MADRID (Reuters) – Ferrovial said on Friday that none of its investors have opted out of the Spanish construction company after a majority of its shareholders approved a plan to move the holding company’s headquarters from Spain to the Netherlands. given.
Investors were to sell their shares on the final day if they disagreed with the plan, the company said, adding that it was not aware of any shareholder exercising the right of withdrawal.
Potential dissidents had the option of selling their shares back to the company for 26 euros each.
The decision to move its headquarters to Amsterdam sparked a public confrontation with the Spanish government, which accused Ferroviel and its president, Rafael del Pino, of disloyalty to Spain, as well as warnings from public representatives that the tax agency would investigate the company. Will check closely.

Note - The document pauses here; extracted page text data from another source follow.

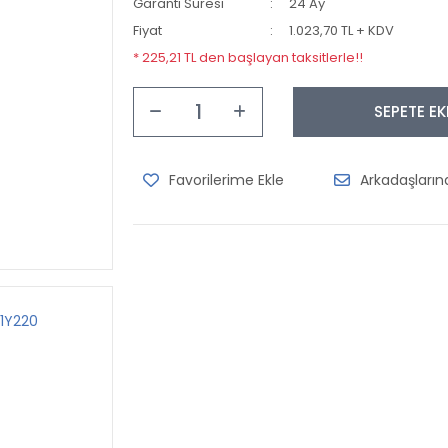
Garanti Süresi
24 Ay
Fiyat
1.023,70 TL + KDV
* 225,21 TL den başlayan taksitlerle!!
SEPETE EK
Arkadaşları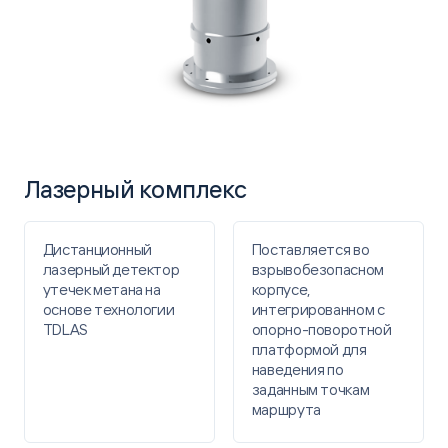
Лазерный комплекс
Дистанционный
Поставляется во
лазерный детектор
взрывобезопасном
утечек метана на
корпусе,
основе технологии
интегрированном с
TDLAS
опорно-поворотной
платформой для
наведения по
заданным точкам
маршрута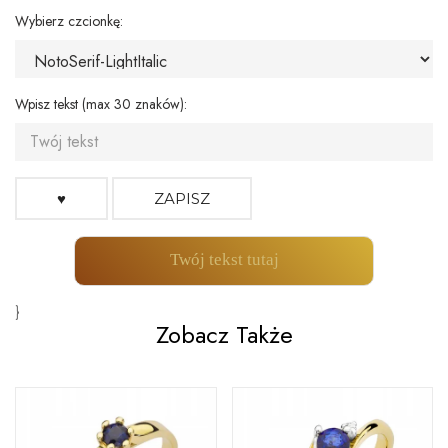
Wybierz czcionkę:
Wpisz tekst (max 30 znaków):
♥
ZAPISZ
Twój tekst tutaj
}
Zobacz Także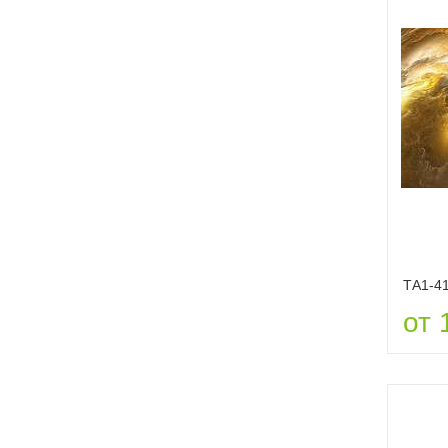
ТА1-4
от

During a shareholder vote in April, a minority that included the brothers of the company’s chairman voted against the plan.

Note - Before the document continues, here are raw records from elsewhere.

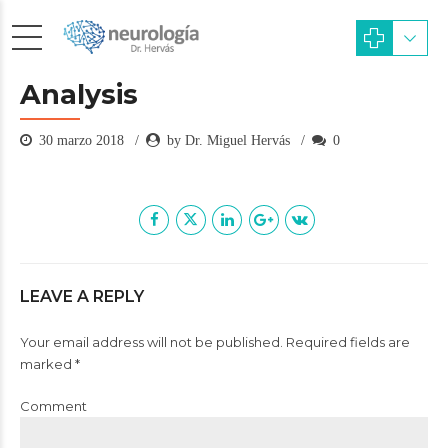
Analysis
30 marzo 2018
by Dr. Miguel Hervás
0
LEAVE A REPLY
Your email address will not be published. Required fields are
marked *
Comment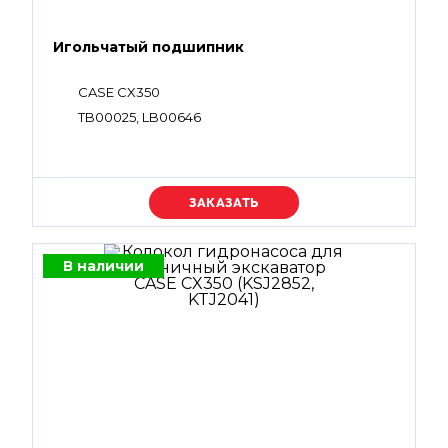
Игольчатый подшипник
CASE CX350
TB00025, LB00646
Уточняйте цену
В наличии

Leopoldo Del Pino, then listed as the fifth largest investor in the company, said his stake represented 5.5% of shares with voting rights at the meeting, according to sources familiar with the shareholder vote.

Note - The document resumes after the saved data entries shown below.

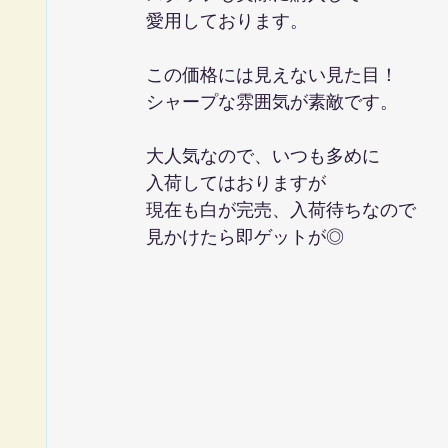
愛用しております。
この価格には見えない見た目！
シャープな雰囲気が素敵です。
大人気なので、いつも多めに
入荷してはおりますが
現在も白が完売、入荷待ちなので
見かけたら即ゲットが◎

The company then said that the proposal won the approval of 93.3% of shareholders at its annual general meeting, while 5.8% voted against it.
Ferrovial’s board described the offer as a “quick” way to apply for a US listing, while sources familiar with the matter told Reuters that the US energy transition and potential access to public funds for other subsidies played a role in the decision.
Ferrovial reported a 39% jump in first-quarter net profit last week, mainly due to toll increases and a strong improvement in mobility in North America, where it has two-thirds of its business and is looking to expand.